# Betta Etchings



## lilnaugrim (Mar 27, 2013)

So I just wanted to show off some of my Metal Etchings I did this semester! I chose to stick with a Betta Fish theme this semester, something I haven't done before and my teacher said that no one else has done it in the first class before haha. Usually we do series in the second Printmaking class. But I'm a Senior (technically Junior standing) Art Major so I've done series before and since I've been so in to fish lately I said why the heck not! lol

The first plate was done using a zinc plate and using a Hard Ground and then was soaked in acid (Copper Sulfate) and then etched through the hard ground to get lines. Anywho, there's a whole more process of course. This one was my first Artist's Proof, kind of like the first layer.

This one is Rembrandt (boy in my avvie). It was supposed to be a self portrait and I took it as things about me. So I use the paint brush and pencil a lot as I'm an Art Major and then I'm super into fish, Remmy being my first one to have been able to keep alive, he's part of me 








Next I added more lines








And then finished product after adding Aqua Tint!








And in color!!








This one I have a Proof of before the finished product but I didn't take a picture of it. This was my second plate, used Hard Ground, Sugar Lift and Soft Ground for those who know what they are.
This is the very late Pip! A dream image.








And again in color.








These two are just proofs, the final was collected for grading. My third plate in which I used Hard Ground and Aqua Tinting like my first plate. This one was a recreation of a famous work. So I chose Goya's "Sleep of Reasons Produces Monsters" and you can see how I've turned it into my own here!
Proof 1








Proof 2 but it's the final one. The final one is just on nicer paper








This girl is my favorite out of all the fish in that one








And my last plate was given the theme "Fragments" by our teacher and we just had to interpret it. I chose to use a broken mirror as a reflection on all of my fish and also reflecting on the past three pieces. All of my boy's past and presents are in this piece including Rembrandt of course who shows up in the plate before this one as well. And then I have two of my girls in there as well, both past girls.

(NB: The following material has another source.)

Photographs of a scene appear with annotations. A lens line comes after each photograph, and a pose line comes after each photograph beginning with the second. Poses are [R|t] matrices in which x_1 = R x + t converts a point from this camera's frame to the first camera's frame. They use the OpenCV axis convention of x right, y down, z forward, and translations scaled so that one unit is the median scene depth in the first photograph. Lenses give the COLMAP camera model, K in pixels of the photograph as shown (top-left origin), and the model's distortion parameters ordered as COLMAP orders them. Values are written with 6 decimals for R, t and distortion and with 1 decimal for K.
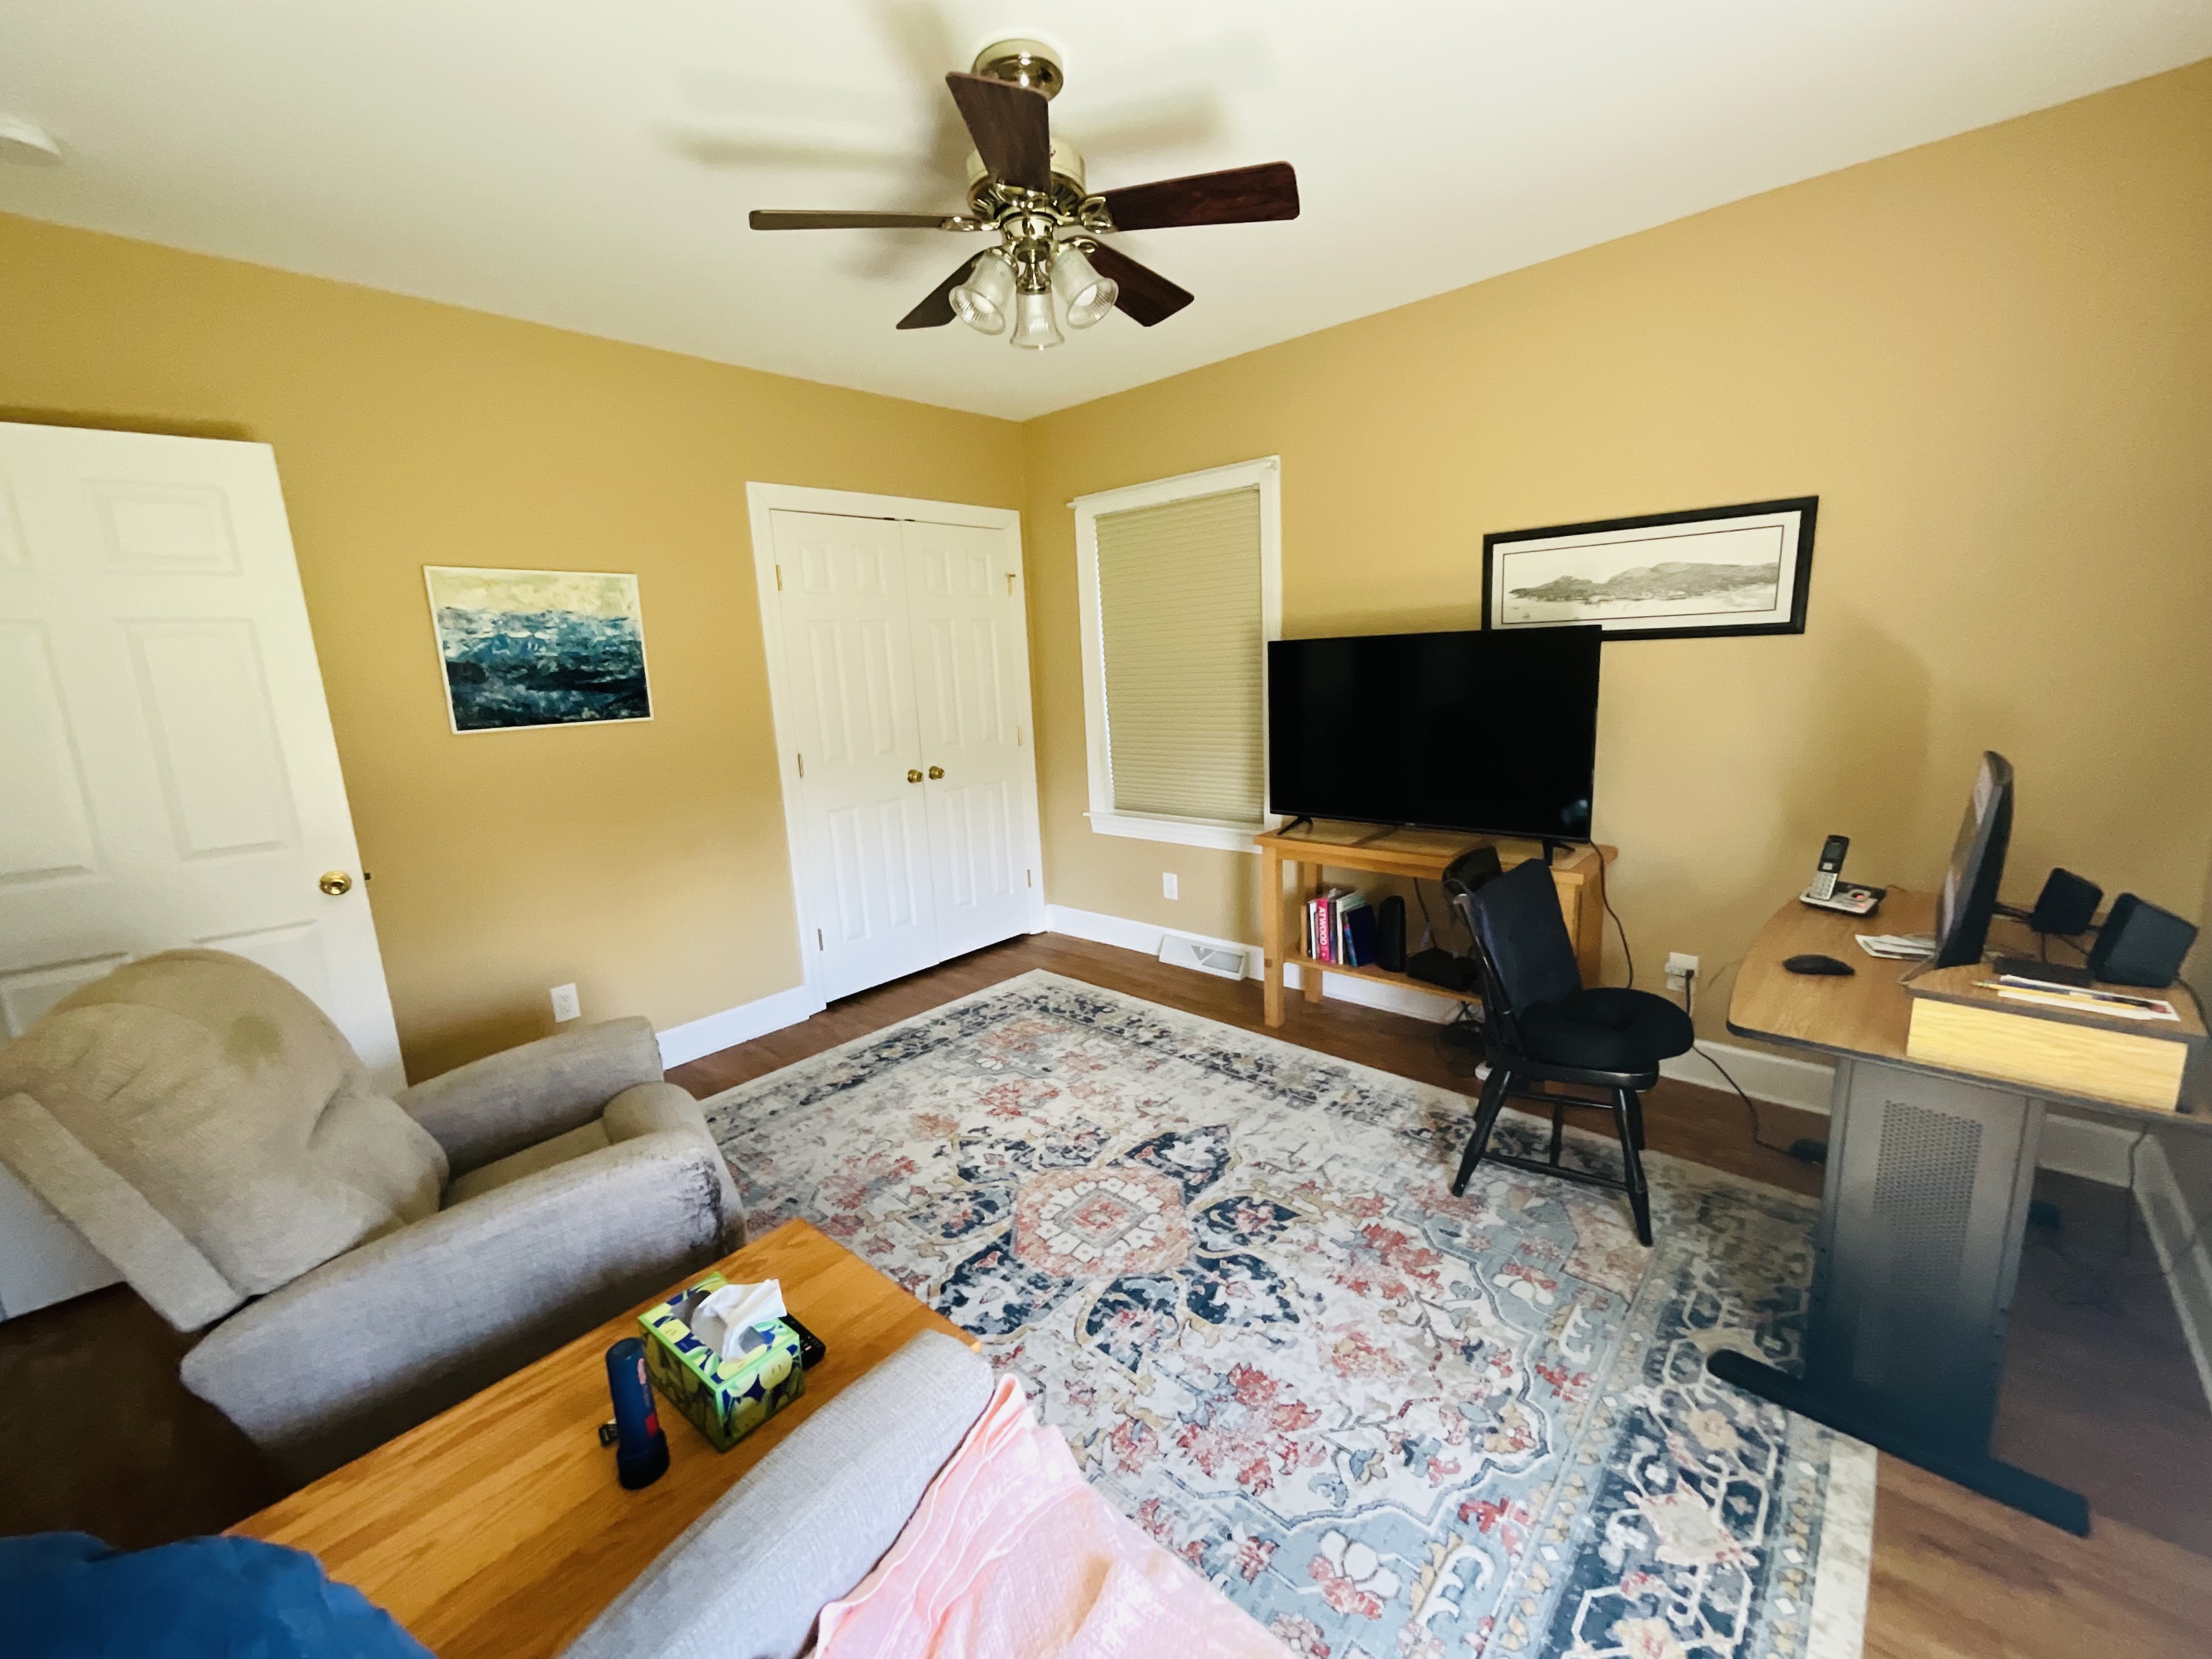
lens RADIAL K [[895.6, 0, 1107.0], [0, 895.6, 827.9], [0, 0, 1]] dist [-0.001627, -0.000751]
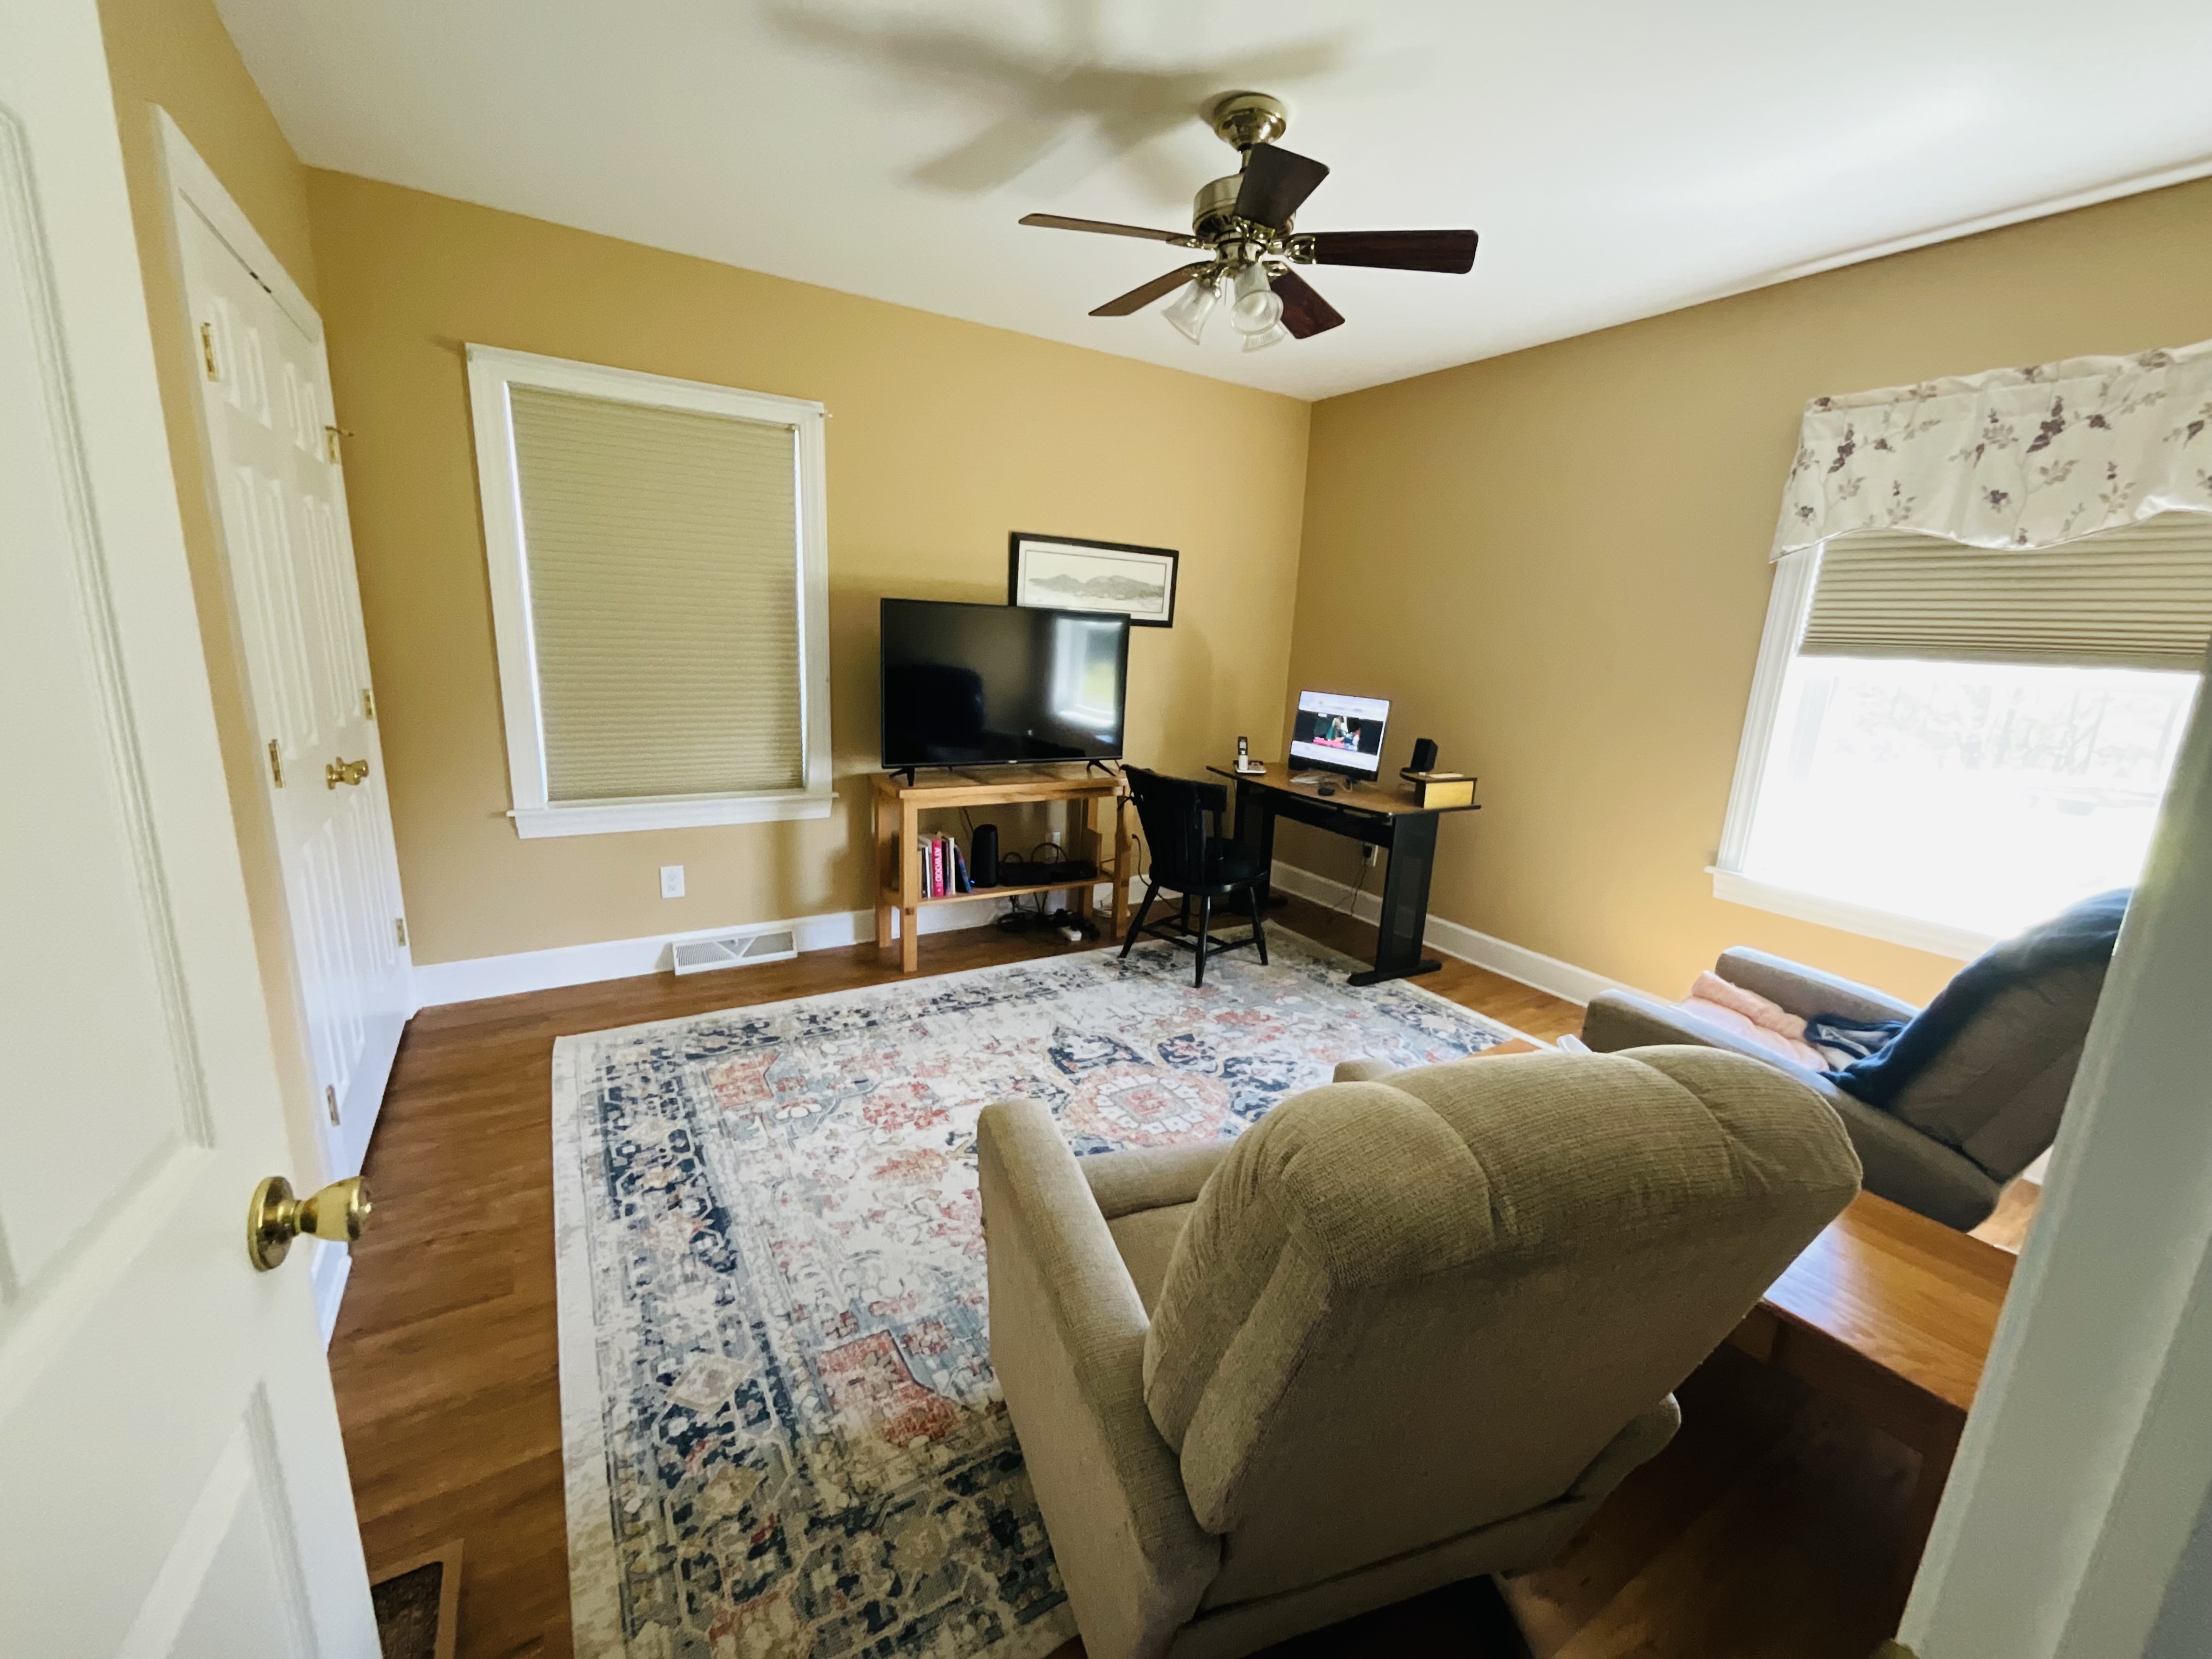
lens RADIAL K [[895.6, 0, 1106.5], [0, 895.6, 830.8], [0, 0, 1]] dist [-0.001627, -0.000751]
pose [[0.280076, -0.154485, 0.947466, -0.818622], [0.122609, 0.984640, 0.124302, -0.047998], [-0.952116, 0.081354, 0.294715, 0.524093]]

I don't have the finished version because it's in for grading but I'll take pictures as soon as I get them back! The color came out pretty cool on this one! I'll update this thread when I get them.


----------



## JustinieBeanie (Apr 22, 2013)

Wow those are so cool! They turned out very nicely, I'm sure you'll get high marks on them.


----------



## lilnaugrim (Mar 27, 2013)

Thank you!!!! Yeah, I did really well in our final critique :-D oh darn, I forgot I was supposed to pick up my other final etchings today >.< I'll hopefully remember tomorrow so I can show you guys the colored ones of the last two plates since they came out pretty cool as well!


----------



## Destinystar (May 26, 2012)

Beautiful art work as always...love those !


----------



## lilnaugrim (Mar 27, 2013)

Thanks Perseusmom!! :-D


----------



## EvaJupiterSkies (Oct 25, 2013)

These are awesome. I'm jealous of your artistic talent!


----------



## lilnaugrim (Mar 27, 2013)

lol Thank you very much Eva! It was super fun to do these!!! I'm totally addicted to Printmaking now :-D


----------



## BettaLover1313 (Apr 15, 2013)

Awesome prints! 

I kind of wish we'd covered more in printmaking besides the one lesson in high school.


----------



## lilnaugrim (Mar 27, 2013)

Thank you!! Oh I have my color ones back now, I'll see if I can scan the little one since a photo isn't gonna work well and I'll have to take a pic of the big 12x9 one since my scanner doesn't go that big haha. Perhaps later today!


----------